How to Have a Successful College Comedy Show

Ben Rosenfeld
by Ben Rosenfeld
College Comedian and Author of the best selling book “Russian Optimism: Dark Nursery Rhymes To Cheer You Right Up”Dear Student Activities Organizer

Congrats! You’ve booked a comedian, you’ve picked a date, maybe you’ve even put up some flyers. But the show’s success or failure is still up in the air!After having performed for a ton of different colleges, and having lots of comedian friends who also perform at colleges, I’d like to offer some tips on how to make your upcoming college comedy show the biggest success it can be for your fellow students and for the performer you’ve chosen. Implementing these tips won’t cost you any extra money, but it will make for a much better show.

▸ **Material provided**:
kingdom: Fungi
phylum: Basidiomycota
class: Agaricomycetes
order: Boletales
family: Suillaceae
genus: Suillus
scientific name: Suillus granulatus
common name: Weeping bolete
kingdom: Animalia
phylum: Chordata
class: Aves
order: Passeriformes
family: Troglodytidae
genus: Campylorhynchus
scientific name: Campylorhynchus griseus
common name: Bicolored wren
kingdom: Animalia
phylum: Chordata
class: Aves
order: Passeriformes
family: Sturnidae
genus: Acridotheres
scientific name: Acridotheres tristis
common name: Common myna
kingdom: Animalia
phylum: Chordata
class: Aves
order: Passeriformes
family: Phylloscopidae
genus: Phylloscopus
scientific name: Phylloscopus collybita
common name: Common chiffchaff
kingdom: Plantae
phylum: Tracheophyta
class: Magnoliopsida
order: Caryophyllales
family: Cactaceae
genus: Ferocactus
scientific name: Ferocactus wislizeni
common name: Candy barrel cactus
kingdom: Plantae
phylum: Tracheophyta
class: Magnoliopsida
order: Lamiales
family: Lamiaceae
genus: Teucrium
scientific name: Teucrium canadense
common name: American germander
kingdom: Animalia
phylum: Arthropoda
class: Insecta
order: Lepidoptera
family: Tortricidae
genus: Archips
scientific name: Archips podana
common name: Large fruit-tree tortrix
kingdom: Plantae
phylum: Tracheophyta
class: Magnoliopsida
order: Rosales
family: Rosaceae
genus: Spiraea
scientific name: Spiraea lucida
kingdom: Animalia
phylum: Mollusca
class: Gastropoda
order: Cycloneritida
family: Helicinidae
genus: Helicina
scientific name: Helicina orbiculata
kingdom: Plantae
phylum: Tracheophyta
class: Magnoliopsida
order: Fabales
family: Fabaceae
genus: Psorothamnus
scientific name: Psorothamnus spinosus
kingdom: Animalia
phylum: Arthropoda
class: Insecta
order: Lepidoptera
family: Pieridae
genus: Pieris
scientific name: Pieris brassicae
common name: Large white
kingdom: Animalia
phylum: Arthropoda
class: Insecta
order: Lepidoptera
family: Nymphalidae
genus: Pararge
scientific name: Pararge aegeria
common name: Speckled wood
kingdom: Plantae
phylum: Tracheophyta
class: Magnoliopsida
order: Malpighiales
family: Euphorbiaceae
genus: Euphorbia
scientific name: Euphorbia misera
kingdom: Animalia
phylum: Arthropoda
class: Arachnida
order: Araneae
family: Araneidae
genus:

▸ **Using the information**:
1. Reproduce the part of the college comedy show article that runs from "Congrats! You’ve booked" up to and including "much better show.", word for word.
2. Write the next part of the article on running a successful college comedy show, picking up after its final sentence.
The records have no connection to the article on college comedy shows.

▸ **Responses by task**:
1.
Congrats! You’ve booked a comedian, you’ve picked a date, maybe you’ve even put up some flyers. But the show’s success or failure is still up in the air!After having performed for a ton of different colleges, and having lots of comedian friends who also perform at colleges, I’d like to offer some tips on how to make your upcoming college comedy show the biggest success it can be for your fellow students and for the performer you’ve chosen. Implementing these tips won’t cost you any extra money, but it will make for a much better show.

2.
The Room Setup

Regardless of if you’re putting the show in a lecture hall, classroom, legitimate theater space, cafe area, cafeteria or janitor’s closet, the following tips will drastically make for a better show
Spotlight the stage and dim the rest of the room. Ideally you have stage lighting or a spotlight on the performer, but sometimes you can’t get that. But can almost always re position the room’s track lighting to only point at the performer. Either way, dim or turn off the other lights. Lighting helps to pull the shows focus on the performer and get people out of their own head and into the show. If the room is only florescent overhead lights, only keep the lights closest to the stage on, and turn off the rest.

Make sure there’s a working microphone and speaker. As well as a backup microphone. Especially if it’s a wireless mic. Almost every time I’ve used a wireless mic, something has gone wrong. It doesn’t matter how brand new the battery was, wireless mics are just ticking time bombs of tech issues.

Have a stage. Ideally it will be a permanent stage that’s already built into the room. But most colleges and universities have risers that they can put into any room. Even if it’s a temporary stage that’s just 6 inches off the ground, having a stage will subconsciously add more legitimacy to the performance.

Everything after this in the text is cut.